Still, the book has its moments. Her views on the consequences of giving easy credit to students are bang on -- it's a practice I think needs to be seriously curtailed. Ditto for her thought on the practice of keeping young people permanently underemployed by trapping them in the neverending internship cycle -- being a journalist, it's a cycle I know all too well.

And I also caught myself nodding in agreement with her views on marriage: namely, that financial issues have managed to pervert the marriage decision to the point where young people no longer ask "do we want to be married?" but rather "can we afford to be married?" and "do I want to hitch myself to life for someone who's shown a serious inability to deal with money?"
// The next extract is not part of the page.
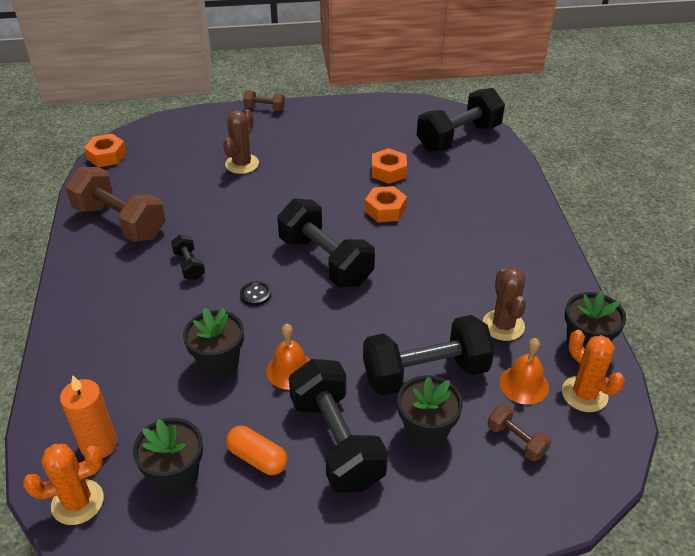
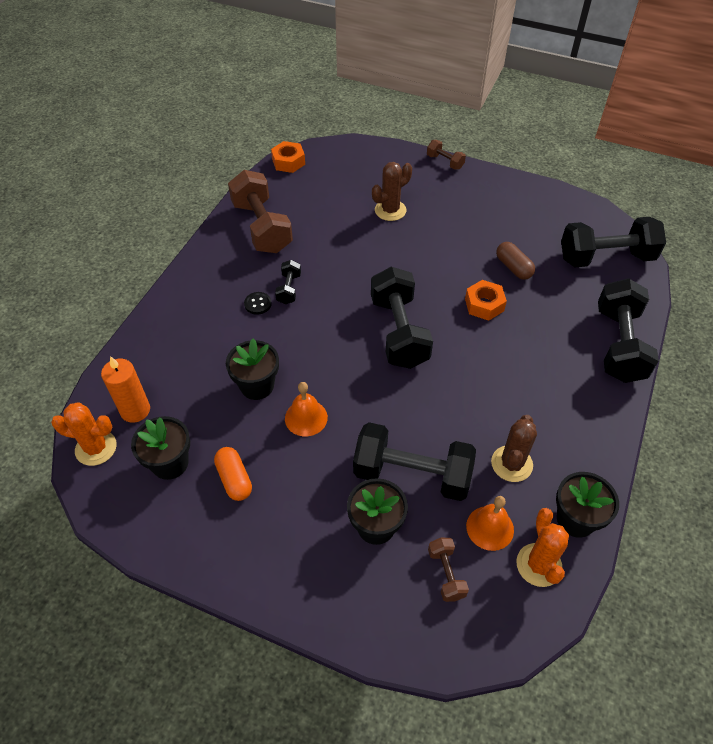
camera: 30 degrees right, 10 degrees up
black button [240,281,271,306] -> black button moved to [244,292,272,315]
black dumbbell [289,359,388,493] -> black dumbbell moved to [598,278,659,383]
orange nut [372,148,407,184] -> brown capsule [496,242,535,280]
When I was a kid I never thought money really entered into the decision to get married. But as I age, the prospect of linking up with someone with, say, $40,000 in student loan debt and a $5,000 credit card balance actually enters into it for a lot of my generation.

In Ms. Kamenetz's defence, she does cut out the whining and offers some real practical solutions by the end of the book. I just think she overstates her case a bit. All in all, I'd say the book was well worth a read.

Monday, September 04, 2006

Well, that certainly qualifies as news...

Not for most people, but for me anyway.

I meant to write about this a little earlier, but I wanted to digest the news a little bit before posting.

In the halcyon days before I cared about things like dividends, value investing, and staying in for the long haul, when all I really wanted was to get rich quick on the next big tech-stock darling, I bought a handful of shares in Parlay Entertainment, a TSX-listed on-line bingo software provider, hoping it would be my ticket to riches.

The rocket-to-the-top never really materialized for me, but I've held on to my shares mainly because the company was actually managing to consistenly post growing quarterly profits. Still, I was confused because while the findamental numbers were getting consistently better, the stock was basically languishing, even somewhat regressing.

I never really had an exit strategy for the stock, but I was just on the verge of selling the shares on the grounds that the market didn't appear to give a crap about what the company was doing, when Parlay made legitimate news last week.

Management has signed a letter of intent to merge with better-known on-line gaming company Chartwell Technologies.

The whole deal is going to a shareholders vote in October, but the gist of it is that if it goes through, I'll be the proud new owner of 0.75 Chartwell shares for every Parlay share I own -- 650 to be exact.

Chartwell's currently hovering around $2.50. A quick number crunching reveals that my initial Parlay investment would be in line for about a 25-30 % gain if I were to immediately flip my Chartwell shares for cash. Not too shabby.

I haven't really done my homework yet on Chartwell, but I'd consider holding on to the shares if i thought they had long-term potential. I'm a little concerned about the U.S. crackdown on Internet gambling, but I still need to take a closer look at their last few quarterly reports to see if i think they're a solid company in an industry going through a rough patch.

Any thoughts, Chartwell shareholders?